◆ WHAT IS EXPECTED
Reproduce all records word for word.

Page-level text extractions
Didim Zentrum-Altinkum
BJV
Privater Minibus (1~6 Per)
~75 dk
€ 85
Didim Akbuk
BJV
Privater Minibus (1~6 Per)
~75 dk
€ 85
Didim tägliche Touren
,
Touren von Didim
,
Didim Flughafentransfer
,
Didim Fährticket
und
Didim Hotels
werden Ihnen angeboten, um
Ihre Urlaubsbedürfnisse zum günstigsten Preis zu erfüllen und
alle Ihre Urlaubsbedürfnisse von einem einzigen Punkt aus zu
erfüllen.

◆ ANSWER TO THIS TASK
Didim Zentrum-Altinkum
BJV
Privater Minibus (1~6 Per)
~75 dk
€ 85
Didim Akbuk
BJV
Privater Minibus (1~6 Per)
~75 dk
€ 85
Didim tägliche Touren
,
Touren von Didim
,
Didim Flughafentransfer
,
Didim Fährticket
und
Didim Hotels
werden Ihnen angeboten, um
Ihre Urlaubsbedürfnisse zum günstigsten Preis zu erfüllen und
alle Ihre Urlaubsbedürfnisse von einem einzigen Punkt aus zu
erfüllen.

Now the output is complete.